From thangka-mandala.com
It is through our sixfold sense base that we have contact with this new friend and this contact is conditioned upon our consciousness, mentality-materiality, which is further conditioned by kamma formations and ignorance. With contact, feeling arises, then craving, clinging, existence, birth, suffering, and so forth. It is important to note that feeling, craving, and clinging apply to both pleasurable or unpleasurable experiences. For humans, it is difficult to obstruct pleasant feelings toward an object or experience that we enjoy, or unpleasant feeling on an object or experience that we resent. For pleasant feelings, we tend to crave for more and cling on to them. For unpleasant feelings, we tend to push them away, reduce or repel them, or even resort to further volatile emotional or violent physical reactions. Both pleasant and unpleasant feelings could lead to attachments, leading to cycles of birth, aging, death, and rebirth.

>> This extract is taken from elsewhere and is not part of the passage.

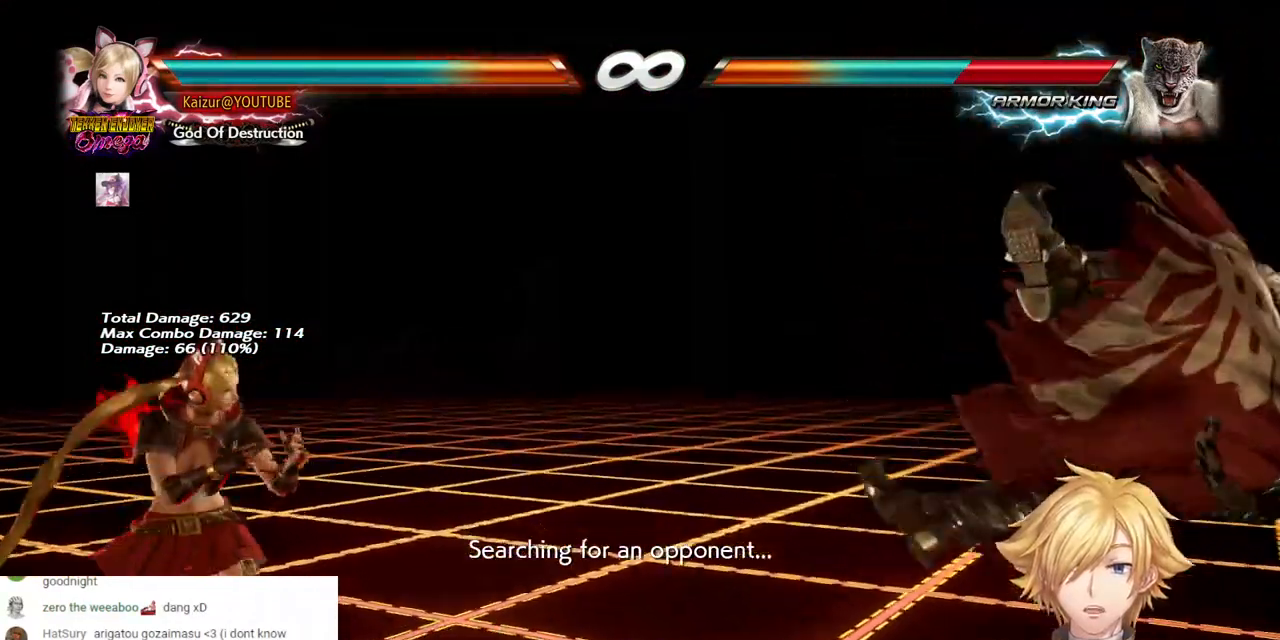
{"buttons": [], "left_stick": "center", "right_stick": "center", "events": [[183, "DPAD_RIGHT", "up"], [283, "R1", "down"], [283, "R2", "down"], [383, "R1", "up"], [383, "R2", "up"]]}
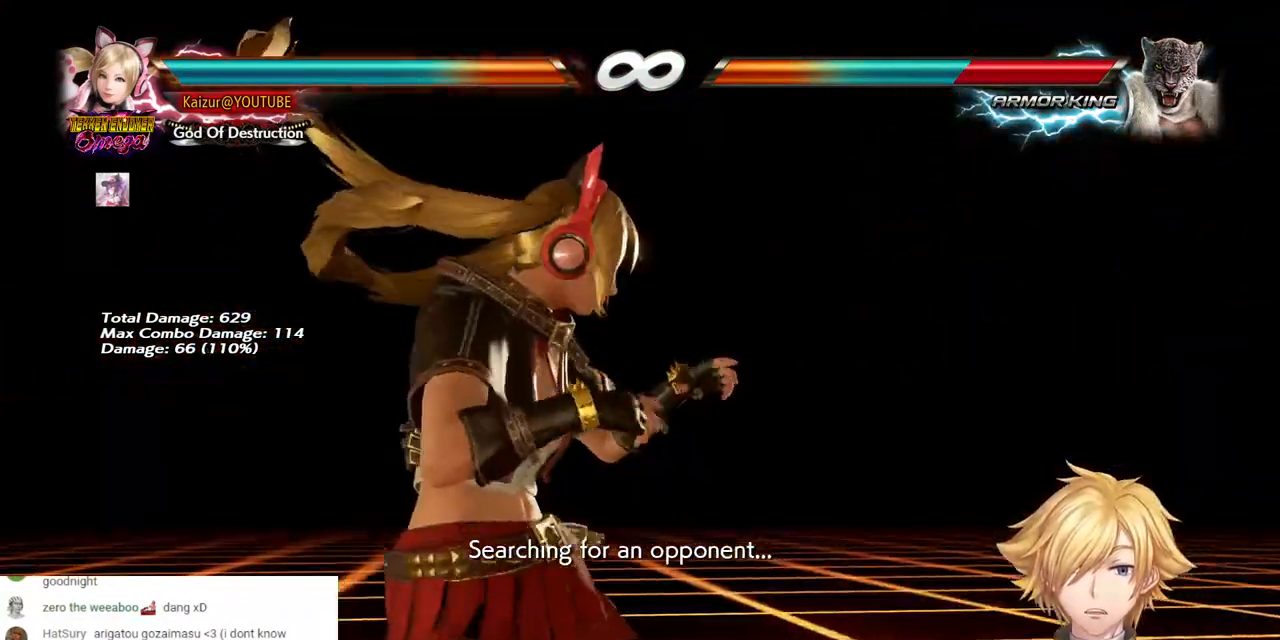
{"buttons": [], "left_stick": "center", "right_stick": "center", "events": []}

Similarly, for the six realms of hell (Pali: Niraya), animals, hungry ghosts (Pali: peta), titans (Pali: asura), human beings, and devas. We may not know what hell really is, but we can observe the hellish pains of those who are mentally or physically unwell and how people in extreme poverty are deprived of basic needs. Of course, there are also well-blessed people in this world who enjoy much affluence and blessing like devas. There are also people who are in deep hatred and rivalry with one another, like the asuras, even though they are blessed with basic material needs. The key driving forces behind these six realms are still greed, hatred, and delusion, which are in turn deeply rooted in our physio-psychological mechanism.
From thangka-mandala.com As Bodhi (1993) illustrates, consciousness rooted in hatred is of two kinds, according to Abhidhamma, distinguished as unprompted and prompted. This consciousness arises with only one kind of feeling of displeasure and, interestingly, does not arise in association with wrong view. Even though wrong view can motivate acts of hatred, it does not arise simultaneously with hate. Instead, it arises at an earlier time in a different type of citta (Pali. mind). Moreover, consciousness rooted in hatred is expounded under the synonymous term aversion (Pali: paṭigha). Paṭigha comprises a range of aversion from violent rage to subtle irritation.
Bodhi explains that the word paṭigha literally means “striking against,” which manifests a “mental attitude of resistance, rejection, or destruction.” To be clear, displeasure as an unpleasant feeling is different from aversion, which is the mental attitude of ill will or irritation. Displeasure is associated with aversion but it is included in the aggregate of feeling, whereas aversion belongs to the aggregate of mental formation.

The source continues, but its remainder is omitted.